Текст для чтения:
++++++++
Русско-польские отношения и балтийский вопрос в конце XVI — начале XVII в. — страница 24 из 39

.

Еще осенью 1599 г. политика восточного соседа не вызывала в этой среде серьезных опасений. Правда, в королевской инструкции от 20 ноября, предназначенной для рассылки на предсеймовые сеймики, затрагивался вопрос об отношениях с Россией, но сделано это было в самой общей форме. Король обращал внимание шляхты на то, что срок перемирия, заключенного с Россией, скоро истекает, и предлагал поэтому обсудить, какой путь решения спорных вопросов следует предпочесть в будущем: готовиться ли к войне или к мирным переговорам. Эта общая формула не содержала, как видим, ни оценки состояния отношений между Россией и Речью Посполитой в данный момент, ни определения задач, осуществления которых, по мнению короля, должна была бы в сложившейся международной ситуации добиваться в России польско-литовская дипломатия. В той же инструкции он сообщал шляхте, что не видит в данный момент открытой опасности Речи Посполитой со стороны России[375].
++++++++
Задание: Продолжите приведенный выше текст о русско-польских отношениях на рубеже XVI–XVII веков, начав сразу после его последнего предложения.

[Текстовые источники документов]
++++++++
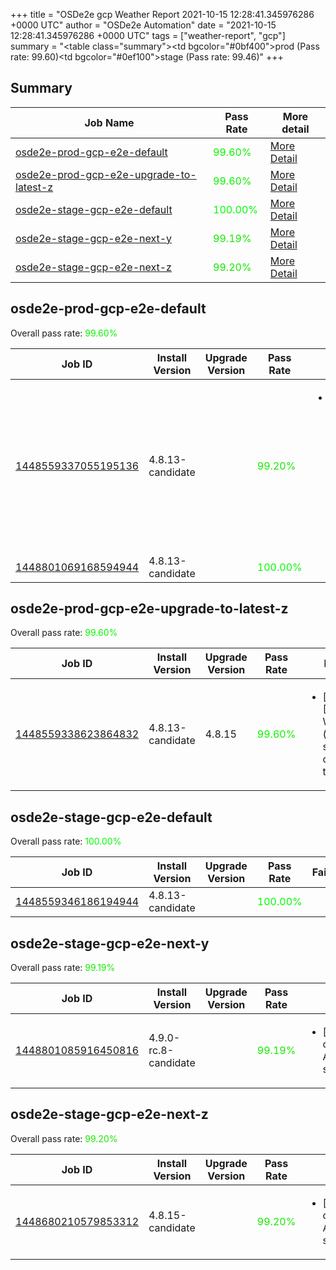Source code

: +++
title = "OSDe2e gcp Weather Report 2021-10-15 12:28:41.345976286 +0000 UTC"
author = "OSDe2e Automation"
date = "2021-10-15 12:28:41.345976286 +0000 UTC"
tags = ["weather-report", "gcp"]
summary = "<table class=\"summary\"><tr><td bgcolor=\"#0bf400\"></td><td>prod (Pass rate: 99.60)</td></tr><tr><td bgcolor=\"#0ef100\"></td><td>stage (Pass rate: 99.46)</td></tr></table>"
+++
## Summary

| Job Name | Pass Rate | More detail |
|----------|-----------|-------------|
|[osde2e-prod-gcp-e2e-default](https://prow.ci.openshift.org/?job=osde2e-prod-gcp-e2e-default)| <span style="color:#0bf400;">99.60%</span>|[More Detail](#osde2e-prod-gcp-e2e-default)|
|[osde2e-prod-gcp-e2e-upgrade-to-latest-z](https://prow.ci.openshift.org/?job=osde2e-prod-gcp-e2e-upgrade-to-latest-z)| <span style="color:#0bf400;">99.60%</span>|[More Detail](#osde2e-prod-gcp-e2e-upgrade-to-latest-z)|
|[osde2e-stage-gcp-e2e-default](https://prow.ci.openshift.org/?job=osde2e-stage-gcp-e2e-default)| <span style="color:#01fe00;">100.00%</span>|[More Detail](#osde2e-stage-gcp-e2e-default)|
|[osde2e-stage-gcp-e2e-next-y](https://prow.ci.openshift.org/?job=osde2e-stage-gcp-e2e-next-y)| <span style="color:#15ea00;">99.19%</span>|[More Detail](#osde2e-stage-gcp-e2e-next-y)|
|[osde2e-stage-gcp-e2e-next-z](https://prow.ci.openshift.org/?job=osde2e-stage-gcp-e2e-next-z)| <span style="color:#15ea00;">99.20%</span>|[More Detail](#osde2e-stage-gcp-e2e-next-z)|



## osde2e-prod-gcp-e2e-default

Overall pass rate: <span style="color:#0bf400;">99.60%</span>

| Job ID | Install Version | Upgrade Version | Pass Rate | Failures |
|--------|-----------------|-----------------|-----------|----------|
[1448559337055195136](https://prow.ci.openshift.org/view/gs/origin-ci-test/logs/osde2e-prod-gcp-e2e-default/1448559337055195136) | 4.8.13-candidate |  | <span style="color:#15ea00;">99.20%</span>|<ul><li>[install] [Suite: e2e] Encrypted Storage in GCP clusters can be created by dedicated admins</li></ul>
[1448801069168594944](https://prow.ci.openshift.org/view/gs/origin-ci-test/logs/osde2e-prod-gcp-e2e-default/1448801069168594944) | 4.8.13-candidate |  | <span style="color:#01fe00;">100.00%</span>|



## osde2e-prod-gcp-e2e-upgrade-to-latest-z

Overall pass rate: <span style="color:#0bf400;">99.60%</span>

| Job ID | Install Version | Upgrade Version | Pass Rate | Failures |
|--------|-----------------|-----------------|-----------|----------|
[1448559338623864832](https://prow.ci.openshift.org/view/gs/origin-ci-test/logs/osde2e-prod-gcp-e2e-upgrade-to-latest-z/1448559338623864832) | 4.8.13-candidate | 4.8.15 | <span style="color:#0bf400;">99.60%</span>|<ul><li>[upgrade] [Suite: e2e] Workload (guestbook) should get created in the cluster</li></ul>



## osde2e-stage-gcp-e2e-default

Overall pass rate: <span style="color:#01fe00;">100.00%</span>

| Job ID | Install Version | Upgrade Version | Pass Rate | Failures |
|--------|-----------------|-----------------|-----------|----------|
[1448559346186194944](https://prow.ci.openshift.org/view/gs/origin-ci-test/logs/osde2e-stage-gcp-e2e-default/1448559346186194944) | 4.8.13-candidate |  | <span style="color:#01fe00;">100.00%</span>|



## osde2e-stage-gcp-e2e-next-y

Overall pass rate: <span style="color:#15ea00;">99.19%</span>

| Job ID | Install Version | Upgrade Version | Pass Rate | Failures |
|--------|-----------------|-----------------|-----------|----------|
[1448801085916450816](https://prow.ci.openshift.org/view/gs/origin-ci-test/logs/osde2e-stage-gcp-e2e-next-y/1448801085916450816) | 4.9.0-rc.8-candidate |  | <span style="color:#15ea00;">99.19%</span>|<ul><li>[install] [Suite: operators] AlertmanagerInhibitions should exist</li></ul>



## osde2e-stage-gcp-e2e-next-z

Overall pass rate: <span style="color:#15ea00;">99.20%</span>

| Job ID | Install Version | Upgrade Version | Pass Rate | Failures |
|--------|-----------------|-----------------|-----------|----------|
[1448680210579853312](https://prow.ci.openshift.org/view/gs/origin-ci-test/logs/osde2e-stage-gcp-e2e-next-z/1448680210579853312) | 4.8.15-candidate |  | <span style="color:#15ea00;">99.20%</span>|<ul><li>[install] [Suite: operators] AlertmanagerInhibitions should exist</li></ul>




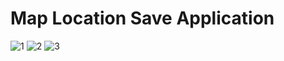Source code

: # Map Location Save Application
![1](https://github.com/emirhanzeyrekk/Map-Location-Save-App/assets/121854589/56c07c9a-4418-4c47-bcf8-b36c821ae3b5)
![2](https://github.com/emirhanzeyrekk/Map-Location-Save-App/assets/121854589/16cef238-2d6b-4624-9f41-b6eead6365ae)
![3](https://github.com/emirhanzeyrekk/Map-Location-Save-App/assets/121854589/4b33f798-2156-4d15-8e2b-ce977b8e9a31)
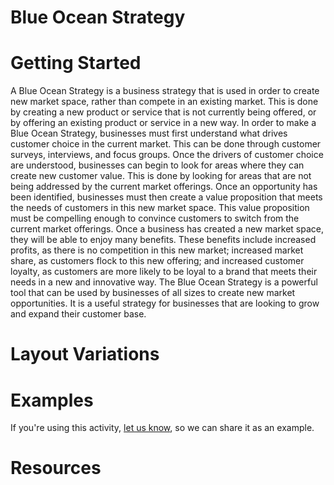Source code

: # Blue Ocean Strategy

# Getting Started

A Blue Ocean Strategy is a business strategy that is used in order to create new market space, rather than compete in an existing market. This is done by creating a new product or service that is not currently being offered, or by offering an existing product or service in a new way. In order to make a Blue Ocean Strategy, businesses must first understand what drives customer choice in the current market. This can be done through customer surveys, interviews, and focus groups. Once the drivers of customer choice are understood, businesses can begin to look for areas where they can create new customer value. This is done by looking for areas that are not being addressed by the current market offerings. Once an opportunity has been identified, businesses must then create a value proposition that meets the needs of customers in this new market space. This value proposition must be compelling enough to convince customers to switch from the current market offerings. Once a business has created a new market space, they will be able to enjoy many benefits. These benefits include increased profits, as there is no competition in this new market; increased market share, as customers flock to this new offering; and increased customer loyalty, as customers are more likely to be loyal to a brand that meets their needs in a new and innovative way. The Blue Ocean Strategy is a powerful tool that can be used by businesses of all sizes to create new market opportunities. It is a useful strategy for businesses that are looking to grow and expand their customer base.

# Layout Variations
# Examples
If you're using this activity, [let us know](https://github.com/Standards-and-Practices/structured-rapid-development/issues/new?assignees=&labels=documentation&template=example-submission.md&title=Example+of+%5Byour+pattern+here%5D), so we can share it as an example.
# Resources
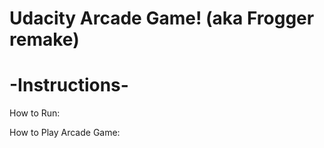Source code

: Udacity Arcade Game! (aka Frogger remake)
=========================================
-Instructions-
==============

How to Run:

How to Play Arcade Game:
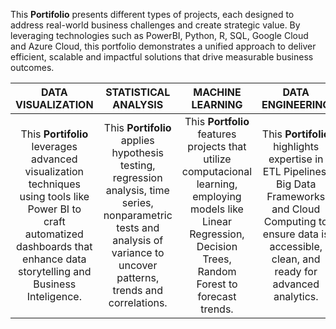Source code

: This **Portifolio** presents different types of projects, each designed to address real-world business challenges and create strategic value. By leveraging technologies such as PowerBI, Python, R, SQL, Google Cloud and Azure Cloud, this portfolio demonstrates a unified approach to deliver efficient, scalable and impactful solutions that drive measurable business outcomes.

| DATA VISUALIZATION | STATISTICAL ANALYSIS | MACHINE LEARNING  | DATA ENGINEERING |
| :---: | :---: | :---: | :---: |
| This **Portifolio** leverages advanced visualization techniques using tools like Power BI to craft automatized dashboards that enhance data storytelling and Business Inteligence. | This **Portifolio** applies hypothesis testing, regression analysis, time series, nonparametric tests and analysis of variance to uncover patterns, trends and correlations.  | This **Portfolio** features projects that utilize computacional learning, employing models like Linear Regression, Decision Trees, Random Forest to forecast trends. | This **Portifolio** highlights expertise in ETL Pipelines, Big Data Frameworks and Cloud Computing to ensure data is accessible, clean, and ready for advanced analytics. |


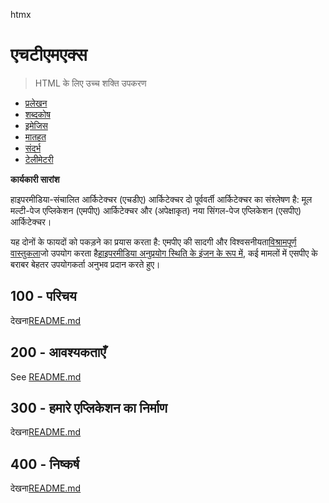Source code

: htmx

# एचटीएमएक्स

> HTML के लिए उच्च शक्ति उपकरण

-   [प्रलेखन](./DOCUMENTATION.md)
-   [शब्दकोष](./GLOSSARY.md)
-   [इमेजिस](./IMAGES.md)
-   [मातहत](./PODMAN.md)
-   [संदर्भ](./REFERENCES.md)
-   [टेलीमेटरी](./TELEMETRY.md)

**कार्यकारी सारांश**

हाइपरमीडिया-संचालित आर्किटेक्चर (एचडीए) आर्किटेक्चर दो पूर्ववर्ती आर्किटेक्चर का संश्लेषण है: मूल मल्टी-पेज एप्लिकेशन (एमपीए) आर्किटेक्चर और (अपेक्षाकृत) नया सिंगल-पेज एप्लिकेशन (एसपीए) आर्किटेक्चर।

यह दोनों के फायदों को पकड़ने का प्रयास करता है: एमपीए की सादगी और विश्वसनीयता[विश्रामपूर्ण वास्तुकला](https://developer.mozilla.org/en-US/docs/Glossary/REST)जो उपयोग करता है[हाइपरमीडिया अनुप्रयोग स्थिति के इंजन के रूप में](https://htmx.org/essays/hateoas/), कई मामलों में एसपीए के बराबर बेहतर उपयोगकर्ता अनुभव प्रदान करते हुए।

## 100 - परिचय

देखना[README.md](./100/README.md)

## 200 - आवश्यकताएँ

See [README.md](./200/README.md)

## 300 - हमारे एप्लिकेशन का निर्माण

देखना[README.md](./300/README.md)

## 400 - निष्कर्ष

देखना[README.md](./400/README.md)
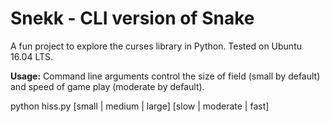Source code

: # Snekk - CLI version of Snake

A fun project to explore the curses library in Python. Tested on Ubuntu 16.04 LTS.

**Usage:** Command line arguments control the size of field (small by default) and speed of game play (moderate by default).

python hiss.py [small | medium | large] [slow | moderate | fast]

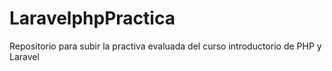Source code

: # LaravelphpPractica
Repositorio para subir la practiva evaluada del curso introductorio de PHP y Laravel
++++++++
Итоговый ответ:
Вскоре, однако, в настроениях Сигизмунда и его советников произошел резкий перелом. О происшедших переменах дает представление недатированная приписка к основному тексту инструкции, сделанная, видимо, где-то в декабре, перед самой рассылкой документа на сеймики.

В этой приписке король сообщал, что, по имеющимся у него сведениям, царь вступил в союз с герцогом Карлом; царь охотно пропустил через свою территорию в Эстонию шведские войска и снабдил их продовольствием, в то время как приверженцы Сигизмунда, бежавшие из Финляндии в Россию, брошены в тюрьму. Одновременно, указывалось в инструкции, царь строит на пограничье новые замки, укрепляет старые и принимает меры к увеличению своей армии. Эти и другие подобные факты, заключал король, показывают, что царь не заботится о соблюдении перемирия с Речью Посполитой и намерен начать против нее войну.

Поэтому король призывал шляхту тщательно обдумать создавшееся положение, так как часто жестоко ошибаются те, кто полагается на «трактаты», а союз между Россией и Швецией угрожает Речи Посполитой не только потерей «Инфлянт», которые были завоеваны с таким огромным трудом, но и ставит под удар Великое княжество[376].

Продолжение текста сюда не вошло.